=== PROVIDED DATA ===
****************************************
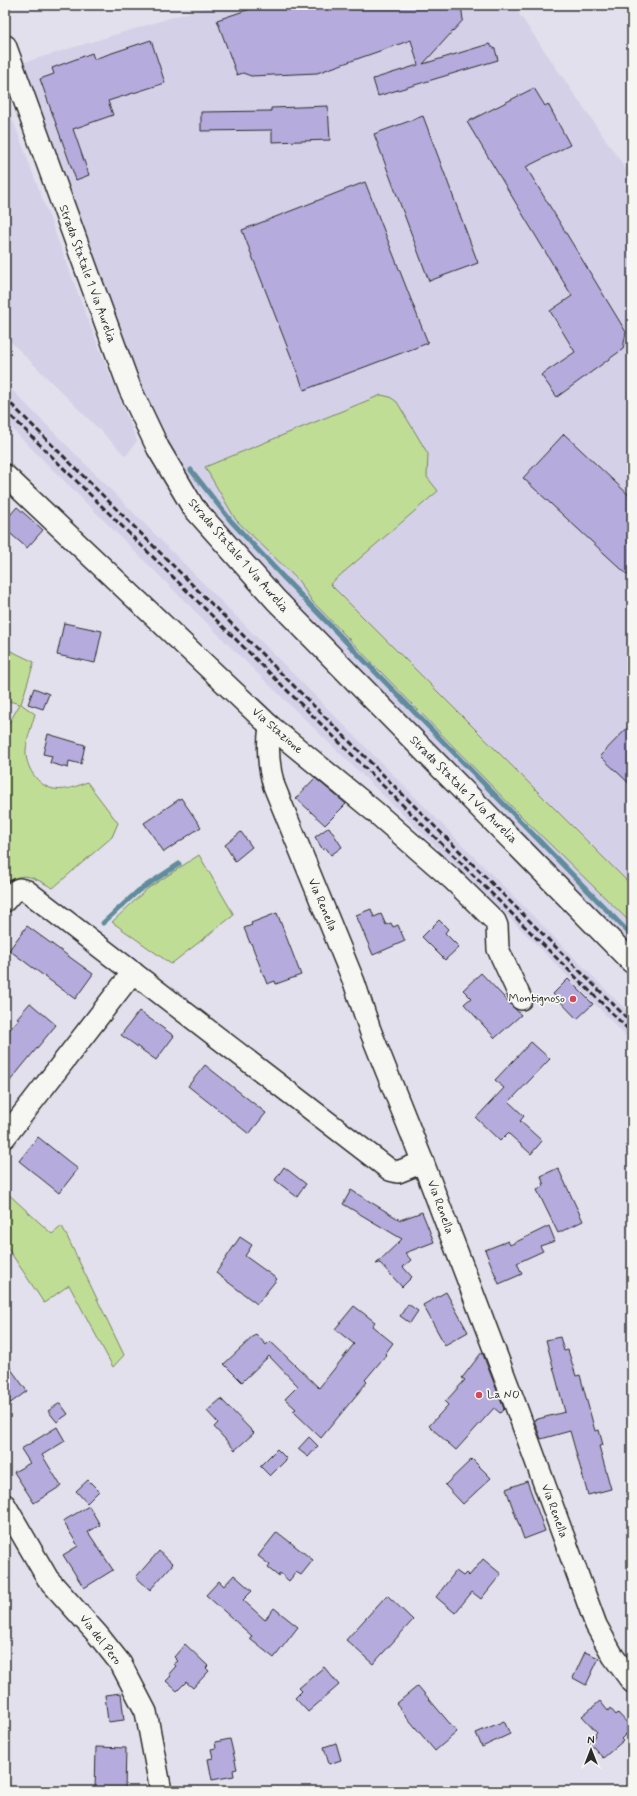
<svg xmlns="http://www.w3.org/2000/svg" width="637" height="1796" viewBox="0 0 637 1796" font-family="Mynerve,sans-serif">
<rect width="100%" height="100%" fill="#e2e0ec"/>
<filter id="ink" filterUnits="userSpaceOnUse"><feTurbulence type="fractalNoise" baseFrequency=".025" numOctaves="2"/><feDisplacementMap in="SourceGraphic" scale="8" xChannelSelector="R" yChannelSelector="G"/><feConvolveMatrix kernelMatrix="1 2 1 2 8 2 1 2 1" color-interpolation-filters="sRGB"/></filter>
<g filter="url(#ink)">
<g fill="#d4d0e8">
<polygon points="213,5 513,5 632,178 632,951 310,618 234,536 196,486 147,410 22,63"/>
<polygon points="5,99 88,320 137,441 126,456 5,336"/>
<polygon points="5,383 632,1016 632,1042 531,939 251,667 5,422"/>
</g>
<g fill="#c0dd95" stroke="#768460">
<polygon points="381,395 390,397 397,402 428,454 427,477 438,491 330,584 632,886 632,924 519,814 312,601 298,580 236,520 205,467"/>
<path d="M5 648 34 662 21 704 35 714C32 725 27 738 26 750 25 766 37 786 54 789 65 791 78 786 87 782L118 823 112 837 53 888C33 878 26 870 5 883V730L20 704 5 700Z"/>
<polygon points="199,855 234,915 171,964 112,922 147,889"/>
<polygon points="5,1191 52,1234 62,1226 124,1355 113,1367 69,1285 44,1303 5,1244"/>
</g>
<g fill="none" stroke-linecap="round" stroke-linejoin="round">
<g stroke="#608c9b" stroke-width="5">
<polyline points="191,470 231,521 285,579 632,936"/>
<polyline points="103,923 138,891 179,864"/>
</g>
</g>
<g fill="#b5acdd" stroke="#2b2b2b">
<polygon points="262,5 461,5 463,20 423,64 489,44 495,49 498,60 378,96 373,79 418,65 411,40 317,73 251,76 243,73 237,75 217,20"/>
<polygon points="151,40 165,83 108,101 113,115 73,129 89,175 76,180 40,79 54,74 52,68 92,53 94,59"/>
<polygon points="534,88 545,106 548,104 570,145 526,167 626,332 623,349 557,397 541,375 575,352 550,311 572,296 467,122"/>
<polygon points="328,106 330,140 272,142 272,130 201,131 201,112 271,111 271,108"/>
<polygon points="423,116 478,263 429,281 374,134"/>
<polygon points="365,182 428,343 304,390 242,230"/>
<polygon points="564,434 632,498 632,579 523,478"/>
<polygon points="17,507 43,530 27,548 5,529 5,521"/>
<polygon points="64,623 102,631 95,663 57,655"/>
<polygon points="34,688 49,694 43,709 28,704"/>
<polygon points="632,723 632,786 600,756"/>
<polygon points="48,734 85,745 81,764 69,761 68,768 50,763 52,756 43,754"/>
<polygon points="315,778 346,804 325,825 296,798"/>
<polygon points="181,798 201,827 164,852 144,823"/>
<polygon points="329,827 342,847 331,855 326,848 323,850 315,837"/>
<polygon points="241,832 252,847 235,861 225,845"/>
<polygon points="371,909 374,917 381,914 386,925 391,923 393,927 398,925 405,941 373,955 356,915"/>
<polygon points="277,913 301,975 276,984 275,981 267,984 251,943 250,943 244,928 252,925 251,923"/>
<polygon points="439,920 448,929 445,933 459,947 445,960 422,937"/>
<polygon points="27,926 93,974 75,999 9,950"/>
<polygon points="481,973 521,1015 495,1038 464,1004 471,998 463,990"/>
<polygon points="568,979 593,1004 577,1019 553,994"/>
<polygon points="30,1003 56,1025 5,1087 5,1035 19,1019 17,1018"/>
<polygon points="139,1011 174,1036 156,1060 121,1035"/>
<polygon points="531,1042 550,1059 509,1102 524,1116 520,1121 542,1141 531,1154 508,1133 500,1141 476,1118 504,1088 495,1080"/>
<polygon points="205,1065 266,1113 249,1134 188,1086"/>
<polygon points="38,1137 78,1169 59,1193 19,1161"/>
<polygon points="284,1167 306,1184 297,1197 275,1180"/>
<polygon points="558,1168 583,1221 558,1233 537,1190 544,1186 541,1176"/>
<polygon points="351,1190 400,1220 422,1212 434,1242 405,1253 411,1260 403,1267 412,1277 402,1287 380,1263 376,1264 402,1239 343,1204"/>
<polygon points="549,1226 555,1241 540,1246 543,1251 517,1263 522,1274 499,1284 485,1250 508,1241 510,1245"/>
<polygon points="240,1237 252,1245 245,1256 277,1279 257,1304 216,1273"/>
<polygon points="446,1292 468,1332 445,1345 423,1305"/>
<polygon points="408,1304 418,1311 410,1323 400,1316"/>
<polygon points="354,1306 375,1322 372,1326 393,1343 385,1354 386,1355 365,1380 367,1382 321,1438 293,1411 296,1409 285,1399 298,1386 269,1356 242,1382 224,1364 256,1334 266,1345 270,1341 319,1388 354,1344 335,1329"/>
<polygon points="560,1337 564,1351 568,1350 576,1376 580,1375 595,1431 599,1430 603,1445 599,1446 611,1489 588,1495 570,1431 541,1439 534,1420 565,1412 546,1340"/>
<polygon points="482,1352 504,1409 500,1413 494,1408 456,1450 429,1426 448,1405 445,1402 465,1380 462,1378"/>
<polygon points="5,1361 27,1391 5,1407"/>
<polygon points="221,1399 254,1433 235,1450 214,1427 218,1423 207,1411"/>
<polygon points="60,1403 68,1414 57,1422 48,1411"/>
<polygon points="57,1427 65,1441 42,1455 61,1486 34,1503 14,1472 30,1463 21,1449"/>
<polygon points="309,1437 318,1446 308,1457 298,1449"/>
<polygon points="277,1449 287,1459 270,1476 260,1466"/>
<polygon points="472,1459 491,1478 463,1504 445,1485"/>
<polygon points="88,1480 99,1491 87,1503 76,1491"/>
<polygon points="527,1481 545,1531 524,1539 506,1489"/>
<polygon points="89,1506 100,1525 88,1532 113,1570 84,1588 63,1555 78,1546 63,1521"/>
<polygon points="277,1532 313,1560 301,1575 296,1572 289,1581 280,1573 278,1576 268,1568 270,1565 258,1556"/>
<polygon points="159,1551 173,1564 150,1590 136,1577"/>
<polygon points="483,1559 501,1574 481,1599 472,1592 455,1613 436,1597 456,1571 463,1576 466,1573 469,1576"/>
<polygon points="234,1575 252,1591 243,1600 265,1620 274,1608 298,1627 274,1658 250,1639 252,1636 206,1595 219,1581 224,1586"/>
<polygon points="387,1595 413,1620 373,1664 346,1640"/>
<polygon points="185,1644 208,1666 206,1668 209,1671 193,1688 186,1682 177,1691 166,1681 171,1676 169,1674 176,1666 174,1664 178,1661 174,1657"/>
<polygon points="585,1652 599,1658 586,1685 573,1678"/>
<polygon points="324,1667 339,1685 308,1712 295,1698 302,1691 299,1688"/>
<polygon points="418,1686 457,1732 435,1751 396,1704"/>
<polygon points="121,1693 124,1720 108,1722 105,1695"/>
<polygon points="600,1701 608,1711 610,1708 616,1715 618,1713 632,1728 621,1739 623,1741 603,1758 589,1742 596,1736 595,1734 597,1732 582,1716"/>
<polygon points="504,1721 510,1734 482,1747 476,1733"/>
<polygon points="230,1739 237,1769 233,1770 234,1776 212,1780 208,1759 213,1758 211,1749 216,1748 215,1742"/>
<polygon points="336,1743 341,1760 329,1764 324,1747"/>
<polygon points="96,1747 126,1748 125,1791 95,1791"/>
</g>
<g fill="none" stroke-linecap="round" stroke-linejoin="round">
<g stroke="#2b2b2b" stroke-width="24">
<g id="minor">
<polyline points="5,475 270,726 374,811 452,879 495,921 497,926 498,949 521,999"/>
<path d="M270 726C267 747 268 766 274 786L354 982 370 1030 424 1165 515 1404 596 1625 613 1656 632 1682"/>
<polyline points="5,901 11,894 19,889 27,891 390,1170 398,1172 423,1162"/>
<polyline points="5,1137 133,972"/>
<polyline points="5,1505 48,1579 98,1635 121,1664 146,1712 161,1791"/>
</g>
</g>
<g stroke="#2b2b2b" stroke-width="25">
<polyline id="major" points="5,46 130,389 158,448 193,507 276,600 632,962"/>
</g>
<use href="#minor" stroke="#f6f6f2" stroke-width="21"/>
<use href="#major" stroke="#f6f6f2" stroke-width="22"/>
<g stroke="#2b2b2b" stroke-width="3" stroke-dasharray="6 3" stroke-linecap="butt">
<polyline points="5,398 632,1023"/>
<polyline points="5,410 632,1033"/>
</g>
</g>
</g>
<g fill="#d1495b" stroke="#f6f6f2" stroke-width="1.5">
<circle cx="573" cy="999" r="4"/>
<circle cx="479" cy="1395" r="4"/>
</g>
<g text-anchor="middle" dominant-baseline="central" stroke-width="3.5" stroke-linejoin="round" paint-order="stroke">
<g font-size="12" fill="#2b2b2b" stroke="#f6f6f2">
<text transform="translate(87 274) rotate(70)">Strada Statale 1 Via Aurelia</text>
<text transform="translate(238 556) rotate(49)">Strada Statale 1 Via Aurelia</text>
<text transform="translate(277 731) rotate(41)">Via Stazione</text>
<text transform="translate(463 790) rotate(45)">Strada Statale 1 Via Aurelia</text>
<text transform="translate(322 905) rotate(67)">Via Renella</text>
<text transform="translate(440 1207) rotate(70)">Via Renella</text>
<text transform="translate(554 1511) rotate(70)">Via Renella</text>
<text transform="translate(100 1640) rotate(52)">Via del Pero</text>
</g>
<g font-size="12" fill="#2b2b2b" stroke="#f6f6f2" text-anchor="end">
<text x="565" y="999">Montignoso</text>
<text x="487" y="1395" text-anchor="start">La NO</text>
</g>
</g>
<rect width="637" height="1796" fill="none" stroke="#f6f6f2" stroke-width="20"/>
<rect x="10" y="10" width="617" height="1776" fill="none" stroke="#2b2b2b" stroke-width="1.5" filter="url(#ink)"/>
<g transform="translate(591 1750)" stroke="#f6f6f2" stroke-width="3" paint-order="stroke">
<path d="M0-3L7 15L0 10L-7 15Z" fill="#2b2b2b"/>
<text y="-6" font-size="11" font-weight="bold" text-anchor="middle" fill="#2b2b2b">N</text>
</g>
</svg>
****************************************
=== EXERCISE GOAL ===
Using the records, find the number of lines in which the string "none" occurs. Reply with that number alone.

=== OUTPUT OF THE TASK ===
4